Physicists use fields as abstractions to describe how a system affects its surroundings. The electric field of a charged object represents the force that it would exert on a charged particle. The field is stronger closer to the object because electrostatic force decreases as the distance between two charges increases. Magnetic fields are similarly defined, except they describe the force exerted on a moving charged particle.

The most basic ideas in electromagnetic theory are “a changing electric field generates a magnetic field” and “a changing magnetic field generates an electric field.” These principles are quantified by Maxwell’s equations, named for James Clerk Maxwell, the Scottish physicist and mathematician whose work in the 19th century established the discipline by revolutionizing how physicists conceived of light. Maxwell’s equations also cast previously known relationships — Coulomb’s law and the Biot-Savart law — into the language of fields.

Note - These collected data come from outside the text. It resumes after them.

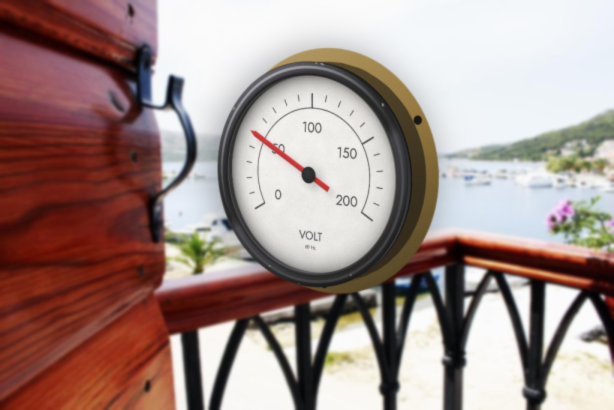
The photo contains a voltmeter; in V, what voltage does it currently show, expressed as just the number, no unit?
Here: 50
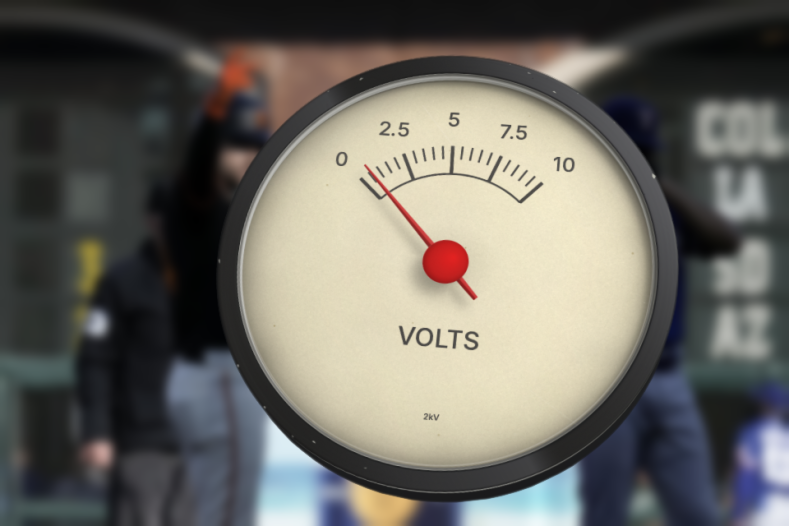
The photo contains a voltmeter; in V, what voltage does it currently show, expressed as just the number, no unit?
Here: 0.5
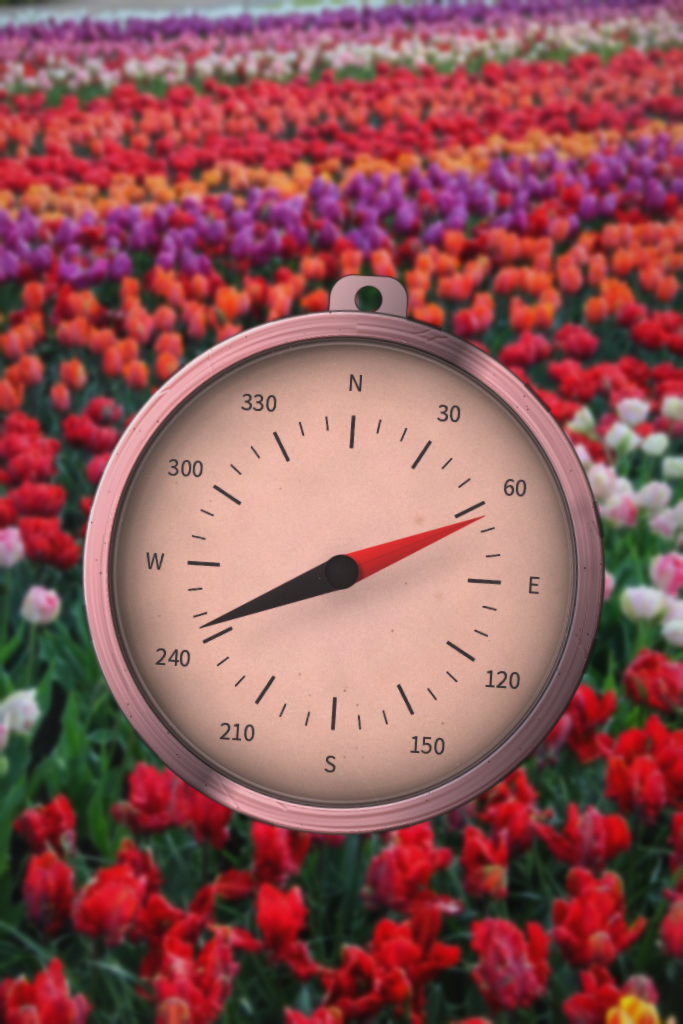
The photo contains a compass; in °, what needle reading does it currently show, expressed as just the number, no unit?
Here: 65
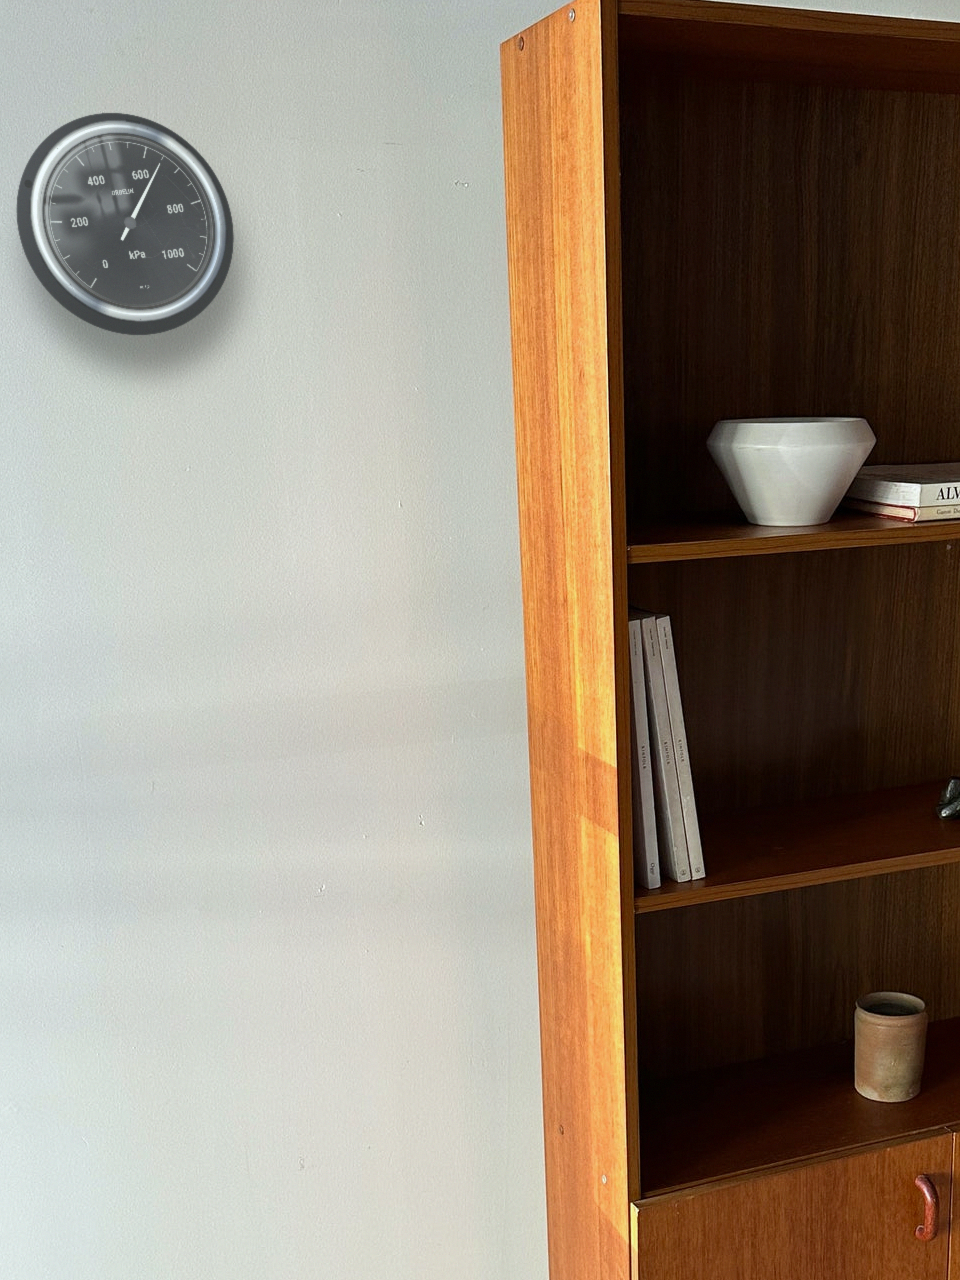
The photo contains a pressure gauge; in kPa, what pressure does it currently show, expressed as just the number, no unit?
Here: 650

A charged particle generates a magnetic field as it moves, but the magnetic field is perpendicular to the motion of the particle. Furthermore, the effect this magnetic field has on a second moving charge is perpendicular to both the field and the motion of the second charge. These two facts cause even basic problems in electromagnetism to require complex, three-dimensional reasoning. Historically, the development of vectors in mathematics and science owes much of its progress to the work of physicists trying to abstract and simplify the use of electromagnetic theory.

In the 19th century, electromagnetic theory changed how physicists understood light. Newton had described light in terms of particles called corpuscles, but Maxwell claimed it was the manifestation of electric and magnetic fields that pushed each other through space. According to this conception, visible light, X-rays, radar, and many other phenomena are all inherently similar, each a combination of electric and magnetic fields varying at a different frequency. Scientists call the continuum of all such waves the electromagnetic spectrum.

The success of electromagnetic theory led to the collapse of the rest of Newtonian physics in the 20th century. Einstein realized that Maxwell’s theory required space and time to interdependent, different coordinates of a four-dimensional space-time. Moreover, Einstein’s theory of relativity showed that space was curved and the passage of time measured by one observer differed from that measured by another. These discoveries were all thoroughly incompatible with Newton’s theory of motion. Thus, the study of electromagnetism has, directly or indirectly, altered how physicists understand electricity, magnetism, light, space, time, and gravity.